Pairing Beer with Food Is Rewarding
A few weeks ago, USC’s McCutchen House held one of its occasional beer dinners. That facility’s extraordinary chef, Brian Hay, masterfully paired five courses of his creations with five different beers from the same brewery. I provided commentary on the pairings and the techniques for matching beer and food.
I mention this for a few reasons. First was the attendance. Events and classes at the McCutchen House are primarily wine-oriented and are not widely publicized. Despite this, the 30 places for this event sold quickly and the chef told me they turned many away. This interest was remarkable and gratifying. I started conducting beer classes and pairing events at McCutchen House almost nine years ago. When we began, those were dark days for beer. We rarely had many participants — I once taught a class on beer appreciation with only two participants. The attendance at this dinner is hopefully an indicator (along with brewery openings and many other beer-related events that are regularly occurring) that beer culture is finally taking hold in the Columbia area.
The second reason I note the recent dinner was the skillful pairing by Chef Hay. The beers were selected first, and the chef paired them with small plates. Hay was familiar with the beers, and he adjusted the seasoning and spices in each course to harmonize with the flavors in the beers. The selections included a Belgian saison-style beer with herbes de provence-infused chicken wings; a balanced IPA with Indian curry-spiced country captain (a chicken dish); and a Scotch ale served with bacon-wrapped quail legs and a toffee-infused sauce. These pairings were outstanding and illustrate the possibilities of excellent beer accompanying equally fine food.

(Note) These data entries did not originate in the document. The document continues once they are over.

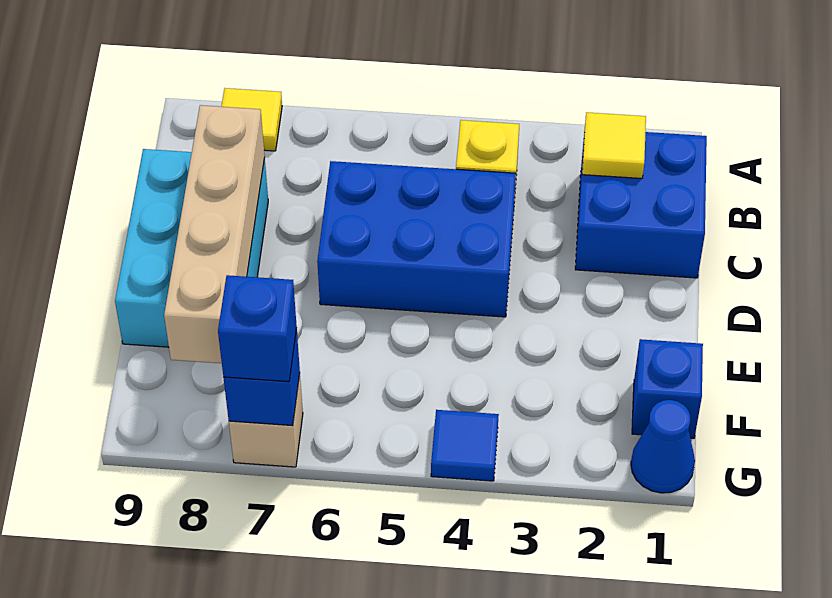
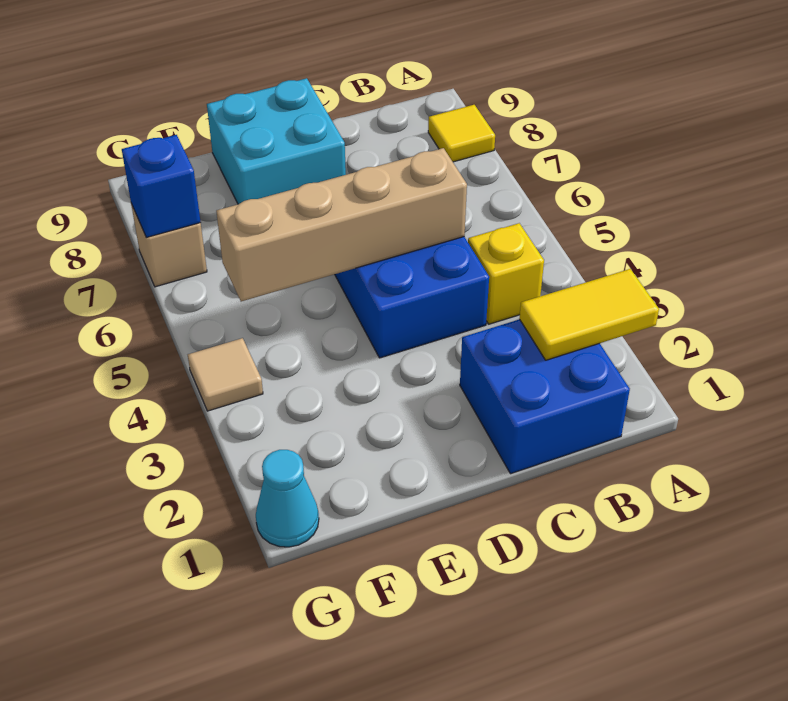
yellow tile B2 level 2 -> yellow tile A2:B2 level 2
cyan brick C8:E9 level 1 -> cyan brick D8:E9 level 1
tan brick C8:F8 level 2 -> tan brick C5:F5 level 2
blue brick F1 level 1 -> none
blue cone G1 level 1 -> cyan cone G1 level 1
blue tile G4 level 1 -> tan tile G4 level 1
blue brick G7 level 3 -> none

The goal of food and beer (or any beverage) pairing is to enrich the dining experience — the combination of the two should be a better taste experience than the parts alone. In any pairing, the beer and the predominant flavor of the main course should be of approximately equal flavor intensity. Next, the flavors of the food and beer should have similar elements or contrasting elements or some of both. For example, common elements in many styles of craft beer are caramelized malt flavors that are very similar to the caramelized flavors found in grilled, braised or sautéed meats and vegetables. The similar flavor elements in the food and beer will create a resonance of these flavors, enhancing the taste experience. An almost perfect match occurs when there are flavors in the food that are similar to the flavors in the beer so that the transition from food to beverage is seamless.
Contrasts are possible by using the dark-roasted flavors of some beers, reminiscent of coffee or dark chocolate, to match with sweet desserts or even fruit-based sauces. Hops’ bitterness can serve to reset your palate when eating high-fat foods, and the bright citrus and floral hop flavors can serve as a contrasting or complementary match for a variety of foods.
The best thing about pairing is you can try at home or in a restaurant. Some writers have suggested that, if in doubt, one should use a Belgian-style beer at a meal; this is generally a sound advice because most of these beers have the flavor and alcoholic strength to match most rich and flavorful dishes. The Belgian tripel style can be a go-to style when in doubt if the main course is richly spiced or herb infused. The light color of the beer is deceiving because it packs a big, spicy flavor punch with herbal notes that will match up with a similarly spiced dish. The Belgian saison style is equally versatile at the table and will harmonize with well-seasoned dishes. Even the popular IPA style will work with dishes ranging from aged cheeses to a variety of proteins. The best approach is to experiment with the food and beer you like. Cheers!